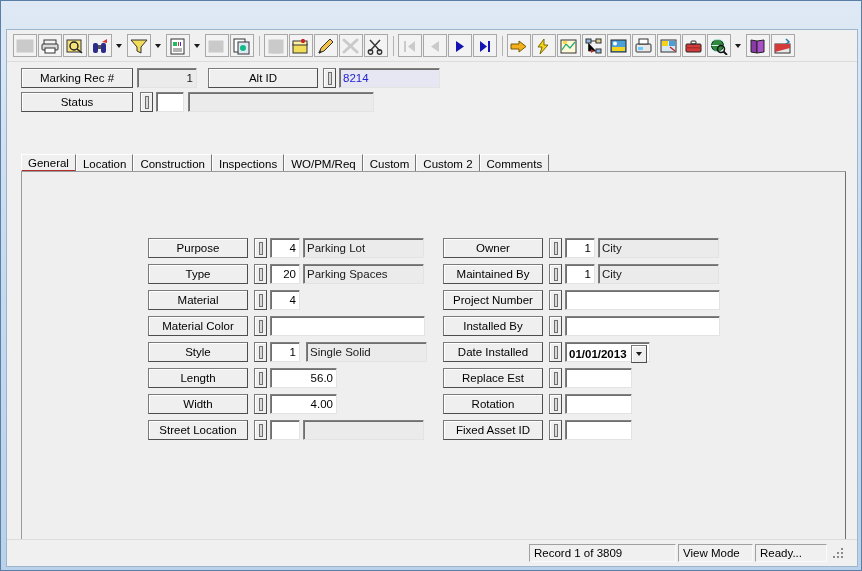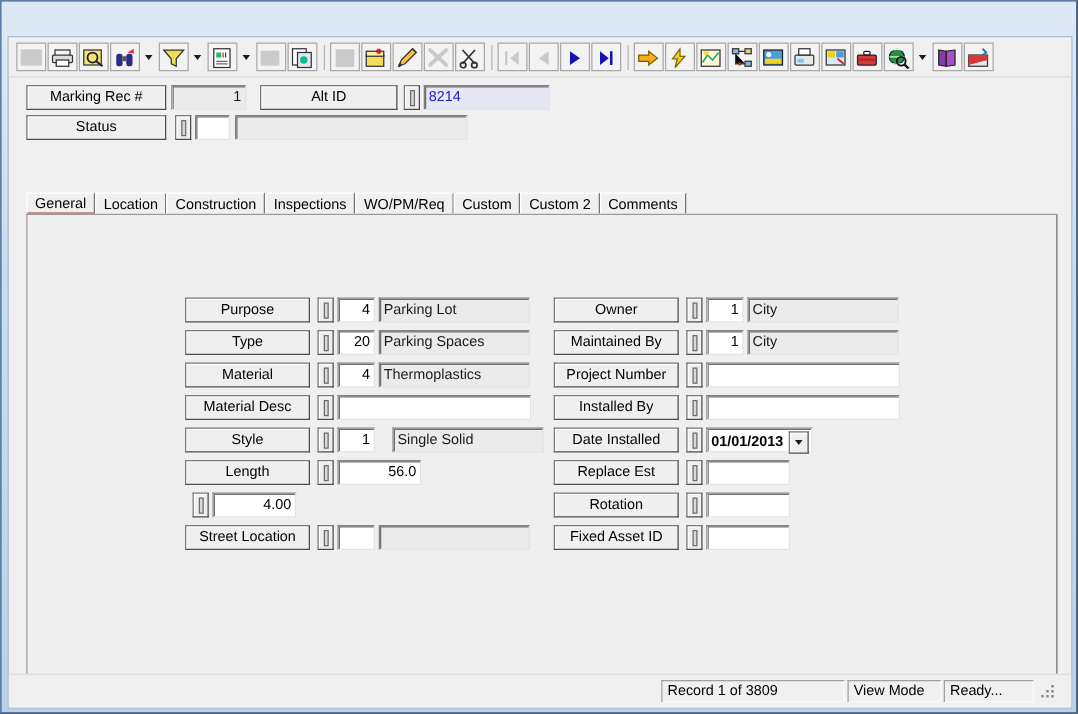--- a/index.html
+++ b/index.html
@@ -455,45 +455,45 @@
             </div>
             <div class="fld num" style="width: 30px;">20</div>
             <div class="fld ro" style="width: 121px; margin-left: 3px;">Parking Spaces</div>
           </div>
           <div class="frow">
             <div class="lbl-btn">Material</div>
             <div class="lookup" style="margin-left: 6px;">
               <i></i>
             </div>
             <div class="fld num" style="width: 30px;">4</div>
-            <div class="fld ro" style="width: 121px; margin-left: 3px;">Thermoplastics</div>
-          </div>
-          <div class="frow">
-            <div class="lbl-btn">Material Desc</div>
+          </div>
+          <div class="frow">
+            <div class="lbl-btn">Material Color</div>
             <div class="lookup" style="margin-left: 6px;">
               <i></i>
             </div>
             <div class="fld" style="width: 155px;"></div>
           </div>
           <div class="frow">
             <div class="lbl-btn">Style</div>
             <div class="lookup" style="margin-left: 6px;">
               <i></i>
             </div>
             <div class="fld num" style="width: 30px;">1</div>
-            <div class="fld ro" style="width: 121px; margin-left: 14px;">Single Solid</div>
+            <div class="fld ro" style="width: 121px; margin-left: 6px;">Single Solid</div>
           </div>
           <div class="frow">
             <div class="lbl-btn">Length</div>
             <div class="lookup" style="margin-left: 6px;">
               <i></i>
             </div>
             <div class="fld num" style="width: 67px;">56.0</div>
           </div>
           <div class="frow">
+            <div class="lbl-btn">Width</div>
             <div class="lookup" style="margin-left: 6px;">
               <i></i>
             </div>
             <div class="fld num" style="width: 67px;">4.00</div>
           </div>
           <div class="frow">
             <div class="lbl-btn">Street Location</div>
             <div class="lookup" style="margin-left: 6px;">
               <i></i>
             </div>

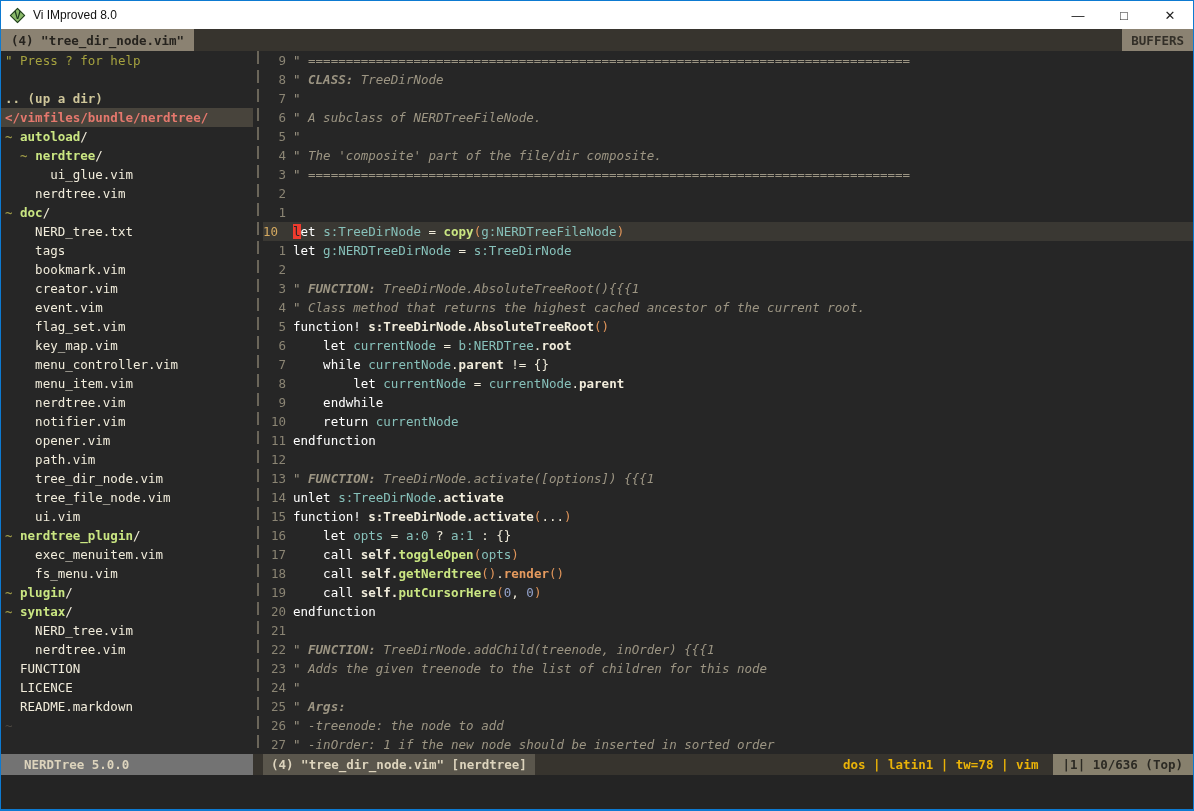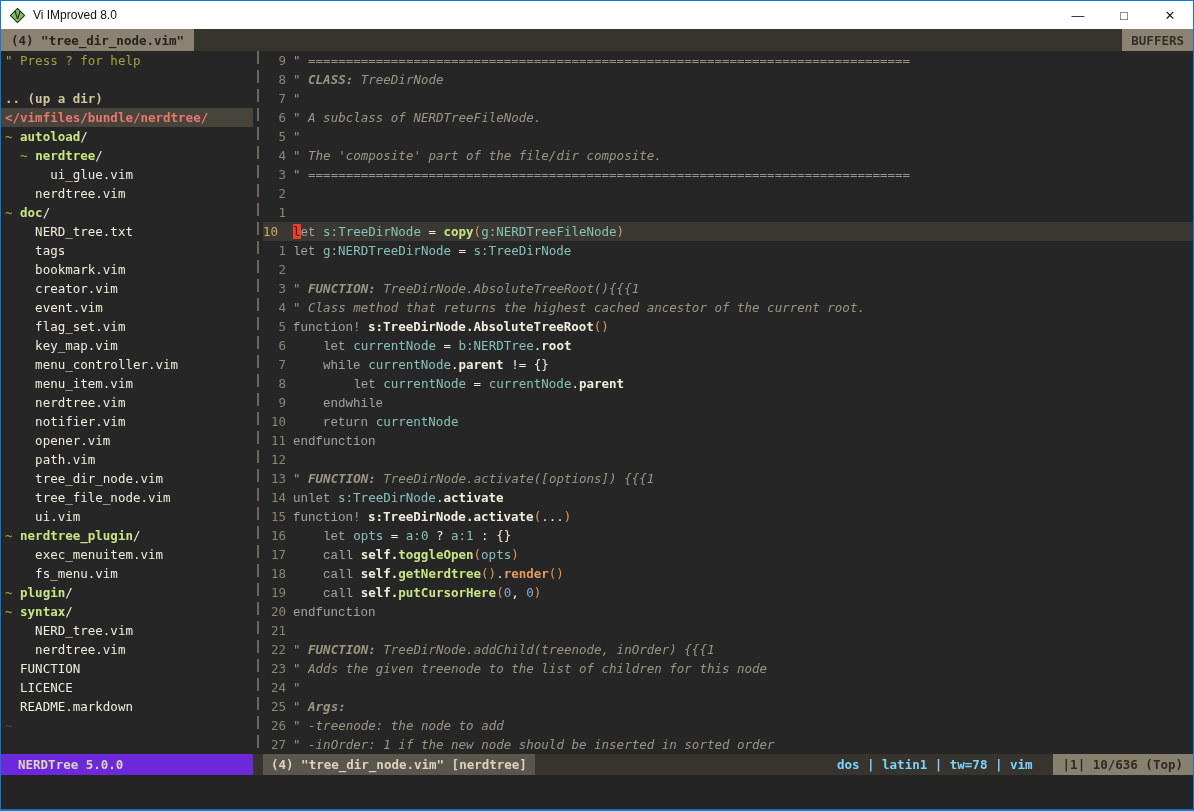--- a/index.html
+++ b/index.html
@@ -44,21 +44,21 @@
     background:repeating-linear-gradient(to bottom, #6b665a 0 13px, #262626 13px 19px);
     background-size:2px 100%; background-repeat:no-repeat; background-position:4px 0;
   }
   .editor { flex:1 1 auto; overflow:hidden; }
   .row { height:19px; line-height:19px; white-space:pre; font-size:12.5px; color:#f1ecdb; }
   .tree-hl { background:#48443c; margin-left:-4px; padding-left:4px; }
   .cursorline { background:#3a3833; }
   .ln-cell { display:inline-block; width:23px; text-align:right; margin-right:7px; }
   .ln-cell.left { text-align:left; }
   
-  .kw  { color:#a3a3a3;font-family:Liberation Mono, monospace; }
+  .kw  { color:#ffffff; }
   .id  { color:#87c1ba; }
   .fn  { color:#cae682; font-weight:bold; }
   .sp  { color:#e59a5e; font-weight:bold; }
   .nm  { color:#f1ecdb; }
   .nb  { color:#f1ecdb; font-weight:bold; }
   .pa  { color:#e0955a; }
   .num { color:#94a3cc; }
   .cm  { color:#9c9583; font-style:italic; }
   .cmb { color:#9c9583; font-style:italic; font-weight:bold; }
   .cur { background:#ef3b2e; color:#262626; }
@@ -68,26 +68,26 @@
   .dim { color:#9b9746; font-weight:bold; }
   .dir { color:#cae682; font-weight:bold; }
   .nt  { color:#4b4740; }
   .ln  { color:#8b8574; }
   .lnc { color:#d4a960; }
   
   .statusline {
     height:21px; background:#37342e; display:flex; align-items:stretch;
     font-size:12.5px; font-weight:bold;
   }
-  .sl-left { width:252px; background:#6d28d9; color:#ddd4bd; padding-left:17px;
+  .sl-left { width:252px; background:#737373; color:#ddd4bd; padding-left:23px;
              display:flex; align-items:center; flex:0 0 auto; }
   .sl-file { background:#5a564c; color:#ddd4bd; padding:0 8px; margin-left:10px;
              display:flex; align-items:center; }
   .sl-spacer { flex:1 1 auto; }
-  .sl-opts { color:#7dd3fc; display:flex; align-items:center; margin-right:20px; }
+  .sl-opts { color:#eab308; display:flex; align-items:center; margin-right:14px; }
   .sl-pos  { background:#87806d; color:#2c2a24; padding:0 10px; display:flex; align-items:center; }
   
   .cmdline { height:34px; background:#242424; }
 </style>
 </head>
 <body>
 
 <div class="window">
 
   <div class="titlebar">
============
● **Task statement**
Please go over the data above and tally every line holding "size"; reply only with the count.

● **Result for this exercise**
3